[Job A]
Rewrite the paragraph of the Buhari commentary that begins "It's worth remembering that" as a shorter version, keeping its main facts.
[Job B]
Answer each question using the Buhari commentary:
(i) What set back the Nigerian economy?
(ii) How many formal media chats has the president held with Nigerian journalists since taking office?
(iii) In which month did the BBC interview take place?
[Job C]
Copy out the Buhari commentary word for word, from "In a BBC interview" up to and including "combat leadership experience.".

[Given text]
- Opening Delimiter -
But it hasn’t been straightforward for Buhari. The Nigerian economy has been set back due to low oil prices and there’s been the daily challenges of fuel scarcity and crippling power shortages across the country. However, of the many complex challenges Buhari faces, one of the least discussed features of his leadership has been a slightly haphazard communications strategy which has at times caused more confusion than help matters during his first year.

It’s worth remembering that while Buhari has a history from his military leadership days of stifling the press he has very clearly and repeatedly disavowed the idea of curtailing press freedoms as a democratically elected president. Yet he hasn’t done enough to earn the trust of the local press. Since taking the office the president has only held one formal media chat with Nigerian journalists.  To be sure, the president has sat for several open and frank press interviews since coming to office—but they have all been granted to foreign media.

But here’s the thing, some of those foreign press interviews haven’t all gone to plan. And this is where the president’s personal communications skills, and the strategy of his advisers, come into question.

In a BBC interview in December, Buhari said Nigeria had “technically won the war” against Boko Haram under his administration. His comments were followed over the next few days and weeks with several significant attacks by the terrorist sect. While the president was likely trying to make a point about reducing the territorial threat of Boko Haram, describing it as a technical victory was ill-advised and seemed shallow and almost callous for a leader with his own combat leadership experience.
- Closing Delimiter -
[Excerpted data]
- Opening Delimiter -
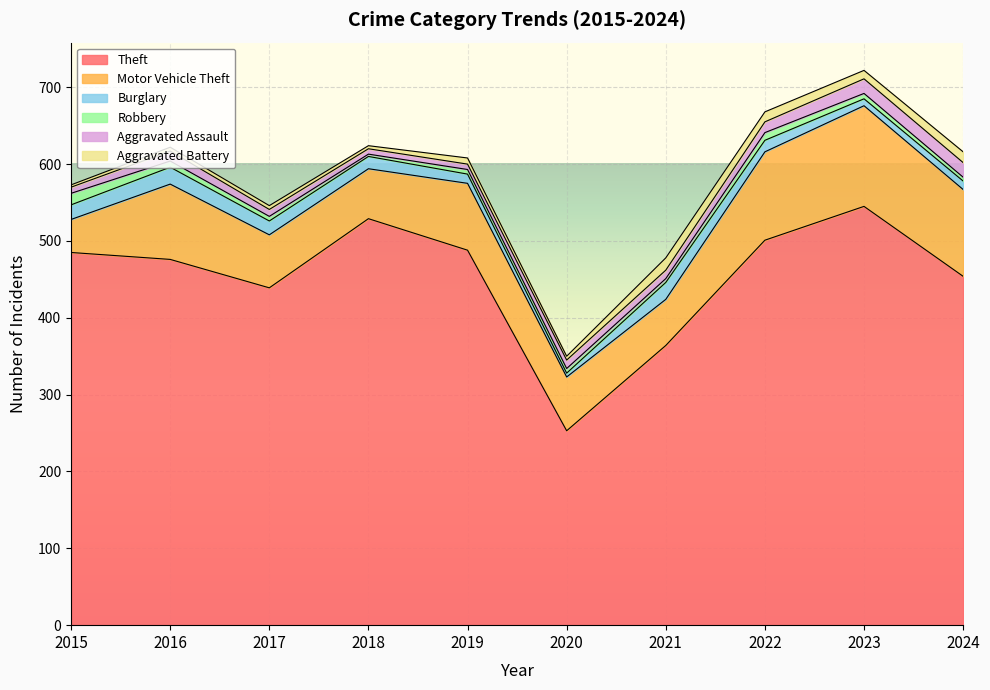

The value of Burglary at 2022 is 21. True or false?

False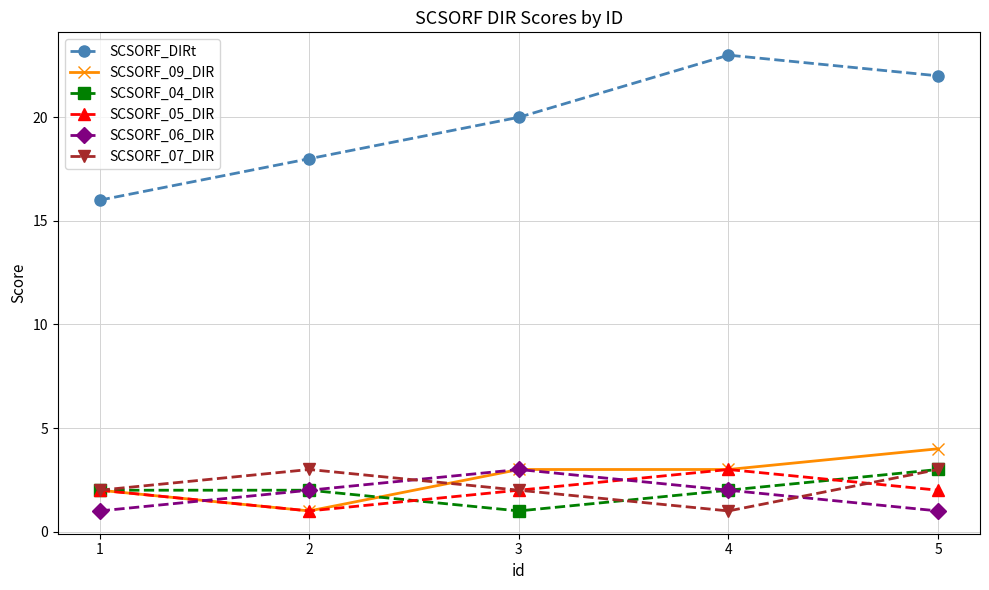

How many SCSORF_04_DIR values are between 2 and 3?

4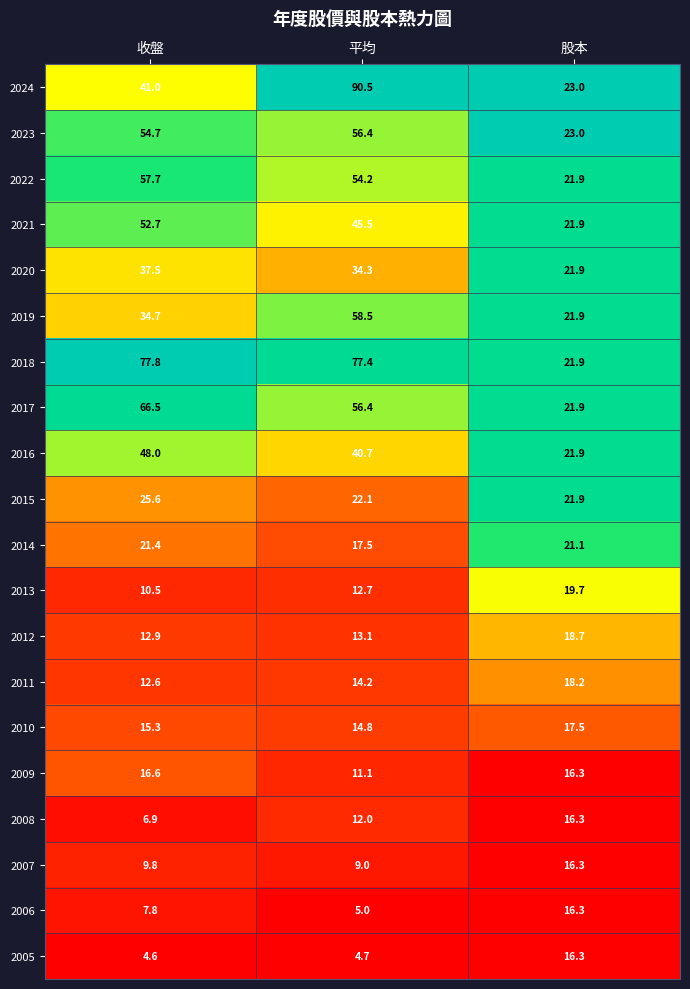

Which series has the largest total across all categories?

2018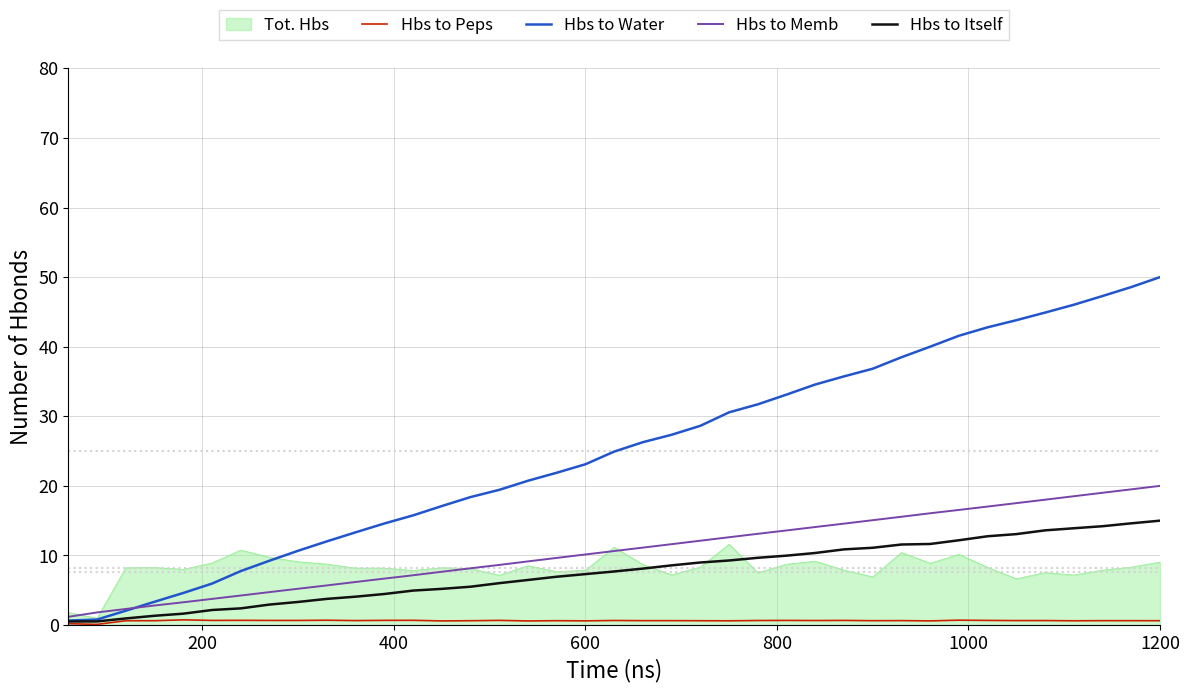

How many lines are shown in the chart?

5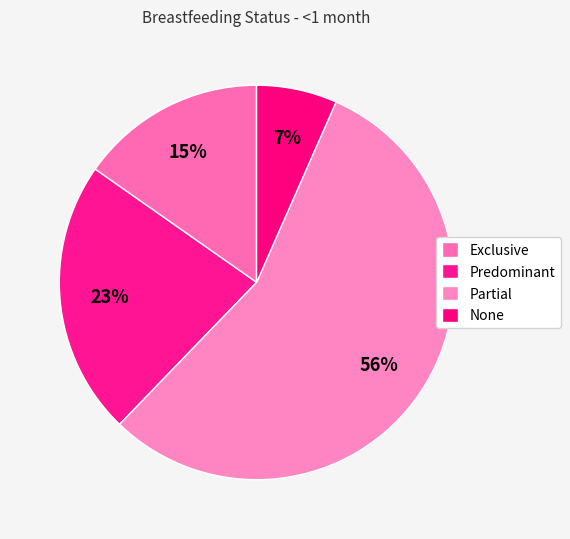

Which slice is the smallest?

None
- Closing Delimiter -
[Written reply A]
Buhari stifled the press during his military leadership, but as an elected president he has clearly and repeatedly rejected curbing press freedom. Even so, he hasn't done enough to win the local press's trust. He has held only one formal media chat with Nigerian journalists. All of his several open and frank interviews have gone to foreign media.

[Written reply B]
(i) Low oil prices.
(ii) One.
(iii) December.

[Written reply C]
In a BBC interview in December, Buhari said Nigeria had “technically won the war” against Boko Haram under his administration. His comments were followed over the next few days and weeks with several significant attacks by the terrorist sect. While the president was likely trying to make a point about reducing the territorial threat of Boko Haram, describing it as a technical victory was ill-advised and seemed shallow and almost callous for a leader with his own combat leadership experience.